*** Opening Entries provided ***

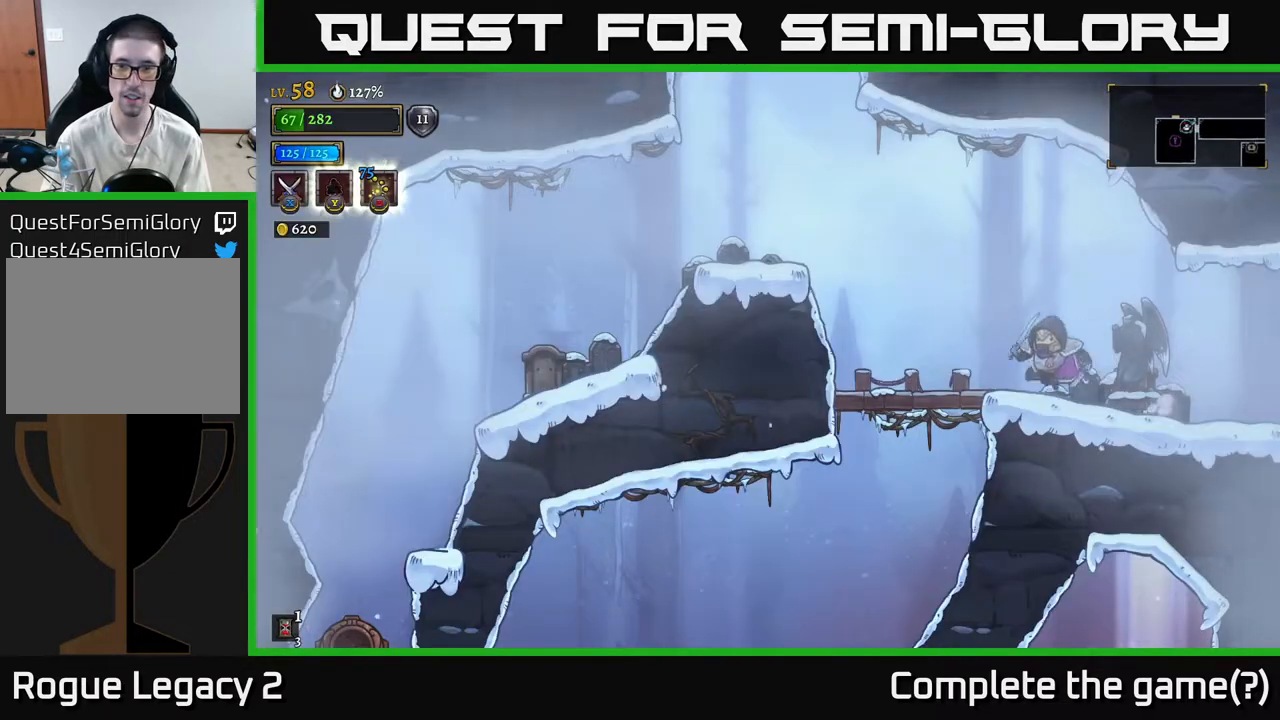
{"buttons": [], "left_stick": "center", "right_stick": "center", "events": [[317, "left_stick", "center"]]}
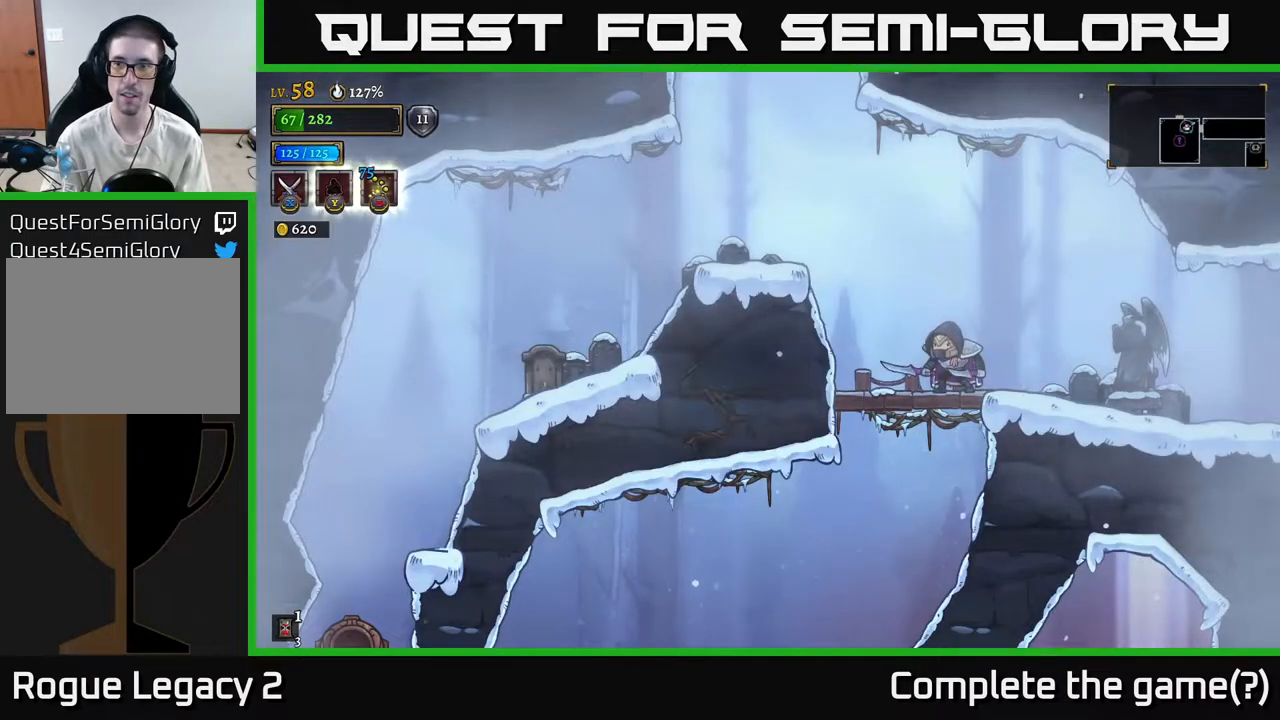
{"buttons": [], "left_stick": "center", "right_stick": "down", "events": [[233, "right_stick", "down"], [333, "left_stick", "down"], [483, "left_stick", "center"]]}
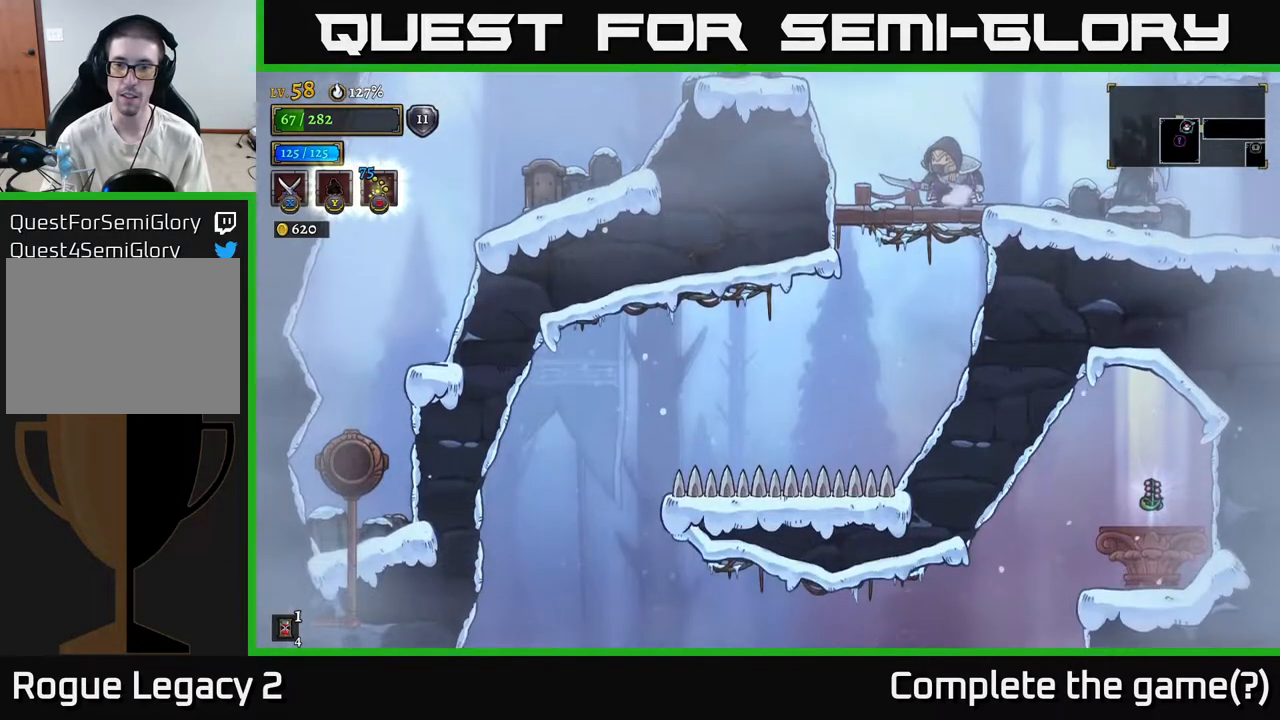
{"buttons": [], "left_stick": "center", "right_stick": "down", "events": []}
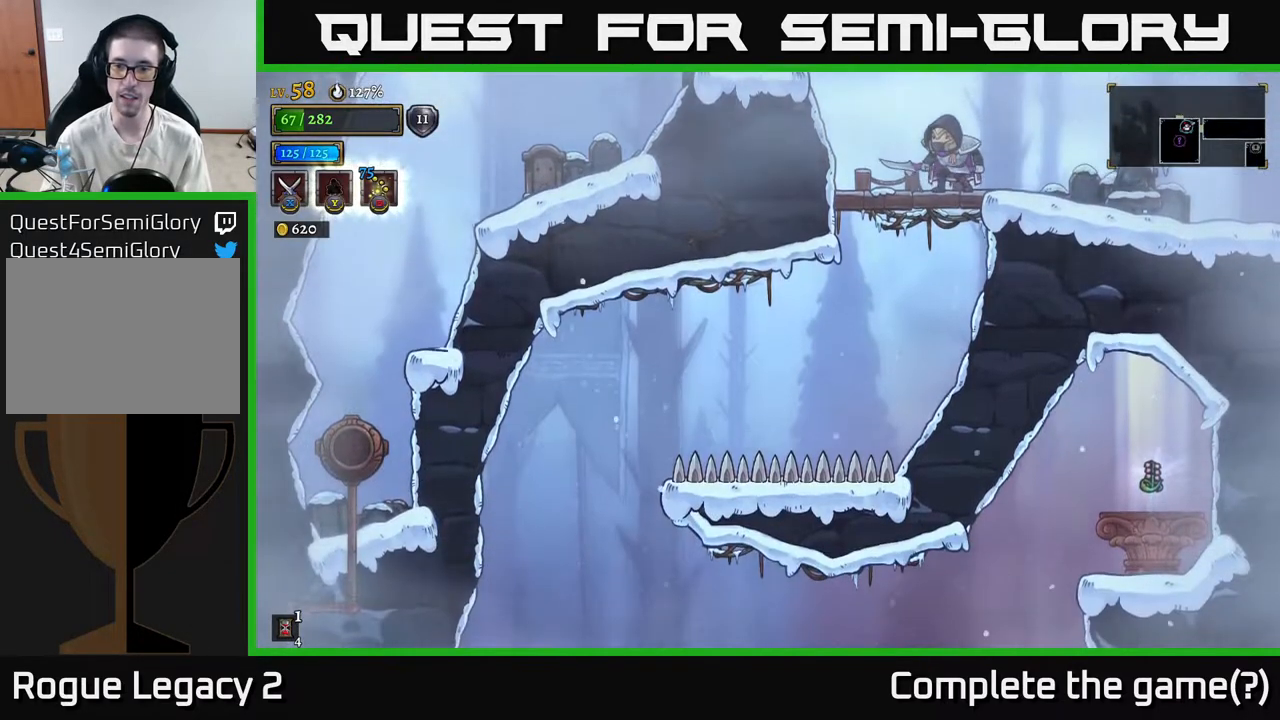
{"buttons": [], "left_stick": "down", "right_stick": "center", "events": [[317, "right_stick", "center"], [433, "left_stick", "down"]]}
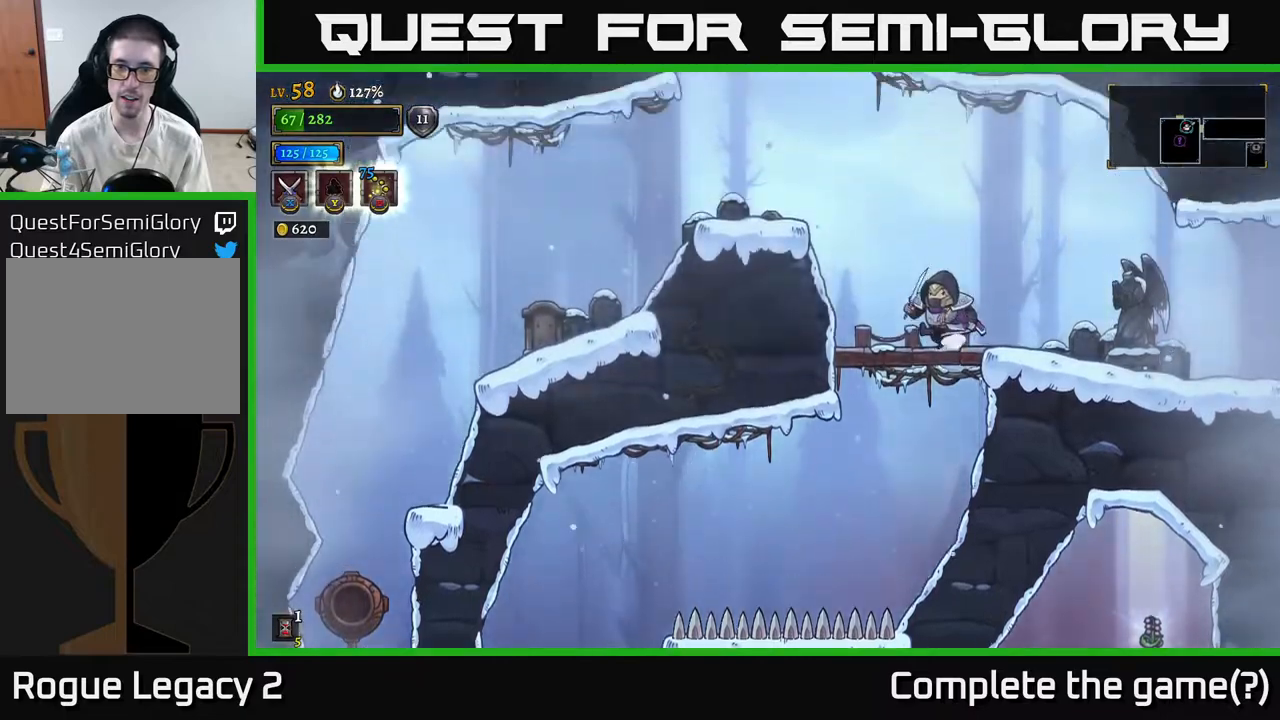
{"buttons": [], "left_stick": "left", "right_stick": "center", "events": [[67, "A", "down"], [167, "A", "up"], [333, "left_stick", "down-left"], [450, "left_stick", "left"]]}
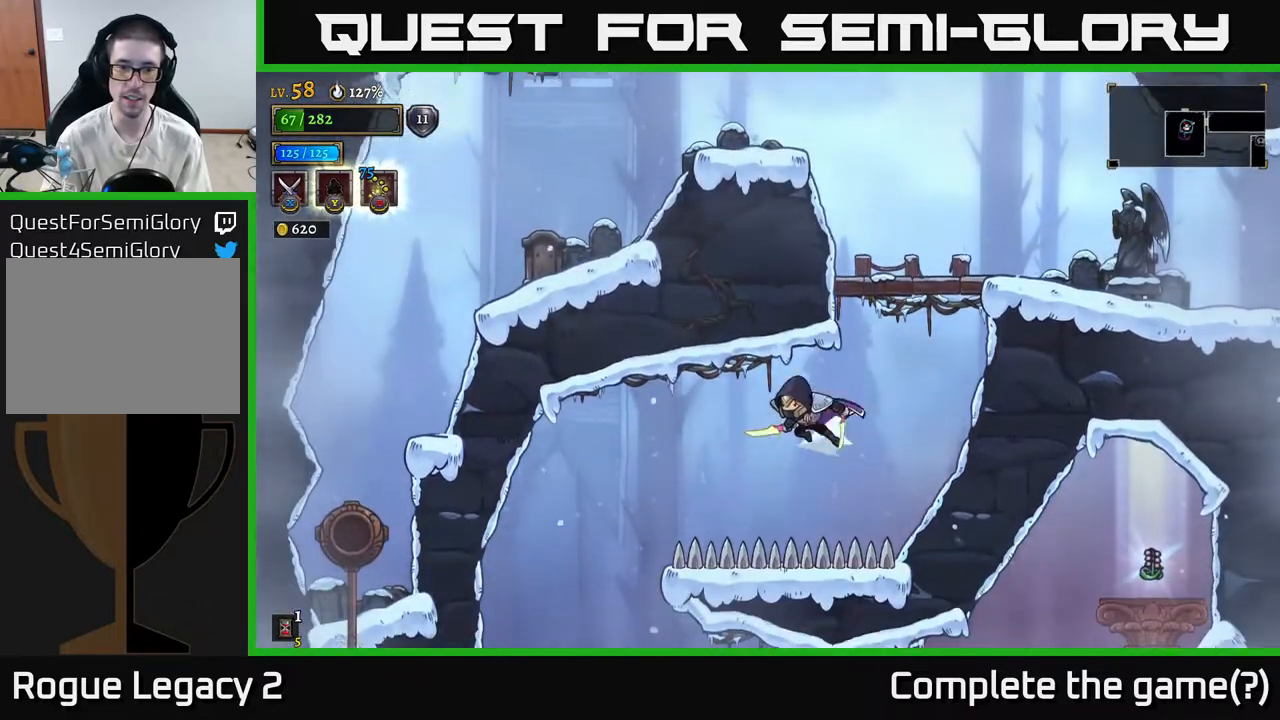
{"buttons": [], "left_stick": "left", "right_stick": "down", "events": [[17, "L2", "down"], [250, "L2", "up"], [283, "right_stick", "down"]]}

*** Closing Entries provided ***

• Work request: If the records include pictures, omit them and transcribe everything else exactly.

• Completed task:
{"buttons": [], "left_stick": "center", "right_stick": "center", "events": [[317, "left_stick", "center"]]}
{"buttons": [], "left_stick": "center", "right_stick": "down", "events": [[233, "right_stick", "down"], [333, "left_stick", "down"], [483, "left_stick", "center"]]}
{"buttons": [], "left_stick": "center", "right_stick": "down", "events": []}
{"buttons": [], "left_stick": "down", "right_stick": "center", "events": [[317, "right_stick", "center"], [433, "left_stick", "down"]]}
{"buttons": [], "left_stick": "left", "right_stick": "center", "events": [[67, "A", "down"], [167, "A", "up"], [333, "left_stick", "down-left"], [450, "left_stick", "left"]]}
{"buttons": [], "left_stick": "left", "right_stick": "down", "events": [[17, "L2", "down"], [250, "L2", "up"], [283, "right_stick", "down"]]}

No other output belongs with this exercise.